■ GIVEN DATA

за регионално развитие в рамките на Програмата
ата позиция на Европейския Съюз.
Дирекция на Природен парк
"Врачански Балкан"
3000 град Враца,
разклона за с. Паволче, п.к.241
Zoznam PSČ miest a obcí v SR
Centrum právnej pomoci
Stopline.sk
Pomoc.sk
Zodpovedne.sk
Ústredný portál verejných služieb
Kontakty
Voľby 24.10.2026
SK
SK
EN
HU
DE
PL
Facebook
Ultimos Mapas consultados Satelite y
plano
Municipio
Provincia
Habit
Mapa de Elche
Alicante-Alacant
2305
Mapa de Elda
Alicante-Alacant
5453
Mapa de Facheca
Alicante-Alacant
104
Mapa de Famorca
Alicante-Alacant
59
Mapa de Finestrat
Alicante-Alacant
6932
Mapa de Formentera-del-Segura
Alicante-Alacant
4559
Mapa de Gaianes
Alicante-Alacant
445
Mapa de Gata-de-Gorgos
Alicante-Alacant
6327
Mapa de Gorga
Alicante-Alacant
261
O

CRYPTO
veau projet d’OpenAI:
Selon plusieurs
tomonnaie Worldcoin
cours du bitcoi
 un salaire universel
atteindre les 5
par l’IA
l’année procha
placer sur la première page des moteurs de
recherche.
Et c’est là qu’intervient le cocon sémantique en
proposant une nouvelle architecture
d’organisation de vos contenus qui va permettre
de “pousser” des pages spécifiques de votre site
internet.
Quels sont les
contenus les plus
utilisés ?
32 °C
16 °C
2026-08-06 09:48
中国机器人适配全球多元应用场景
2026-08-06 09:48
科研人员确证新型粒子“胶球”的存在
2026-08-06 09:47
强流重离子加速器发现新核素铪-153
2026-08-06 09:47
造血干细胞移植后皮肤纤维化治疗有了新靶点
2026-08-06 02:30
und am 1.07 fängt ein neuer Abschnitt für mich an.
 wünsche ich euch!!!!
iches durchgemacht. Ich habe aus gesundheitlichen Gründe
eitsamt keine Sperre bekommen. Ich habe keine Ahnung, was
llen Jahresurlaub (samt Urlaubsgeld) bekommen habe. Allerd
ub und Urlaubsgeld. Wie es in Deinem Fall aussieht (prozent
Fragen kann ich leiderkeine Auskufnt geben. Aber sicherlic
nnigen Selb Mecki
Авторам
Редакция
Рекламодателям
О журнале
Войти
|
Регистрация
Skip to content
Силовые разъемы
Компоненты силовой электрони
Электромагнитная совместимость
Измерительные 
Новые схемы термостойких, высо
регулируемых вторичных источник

---

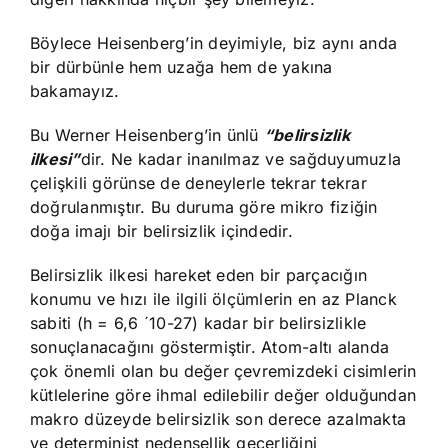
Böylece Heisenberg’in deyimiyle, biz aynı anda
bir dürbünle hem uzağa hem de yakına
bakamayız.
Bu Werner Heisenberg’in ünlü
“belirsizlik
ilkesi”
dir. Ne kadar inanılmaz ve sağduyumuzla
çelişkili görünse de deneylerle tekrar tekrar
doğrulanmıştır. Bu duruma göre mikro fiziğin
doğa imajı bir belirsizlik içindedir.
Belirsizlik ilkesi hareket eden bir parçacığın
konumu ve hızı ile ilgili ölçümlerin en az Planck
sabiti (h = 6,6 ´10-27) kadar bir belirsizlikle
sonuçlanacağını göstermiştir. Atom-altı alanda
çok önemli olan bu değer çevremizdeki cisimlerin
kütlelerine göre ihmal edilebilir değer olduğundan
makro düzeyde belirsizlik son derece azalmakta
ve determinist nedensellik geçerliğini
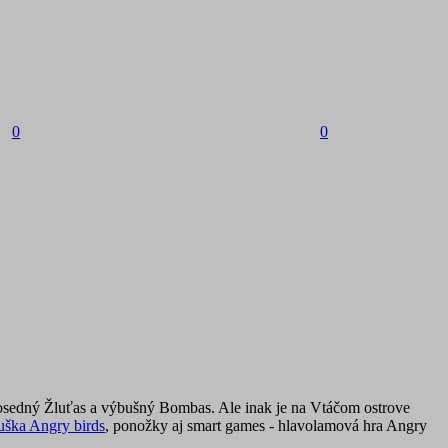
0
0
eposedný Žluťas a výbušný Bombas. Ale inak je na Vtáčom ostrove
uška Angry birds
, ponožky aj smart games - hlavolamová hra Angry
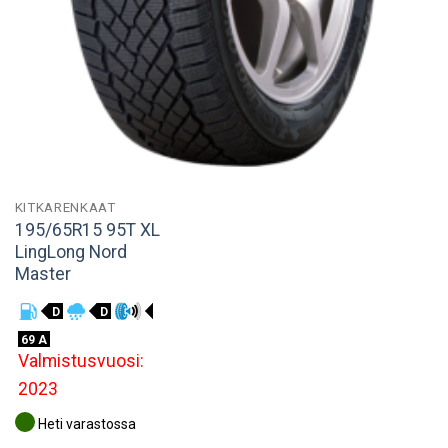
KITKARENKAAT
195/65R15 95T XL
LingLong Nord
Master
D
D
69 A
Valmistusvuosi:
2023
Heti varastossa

■ EXERCISE PROMPT
Give the number of lines in the material above where the word "bekommen" appears, without any other words.

■ EXPECTED ANSWER
2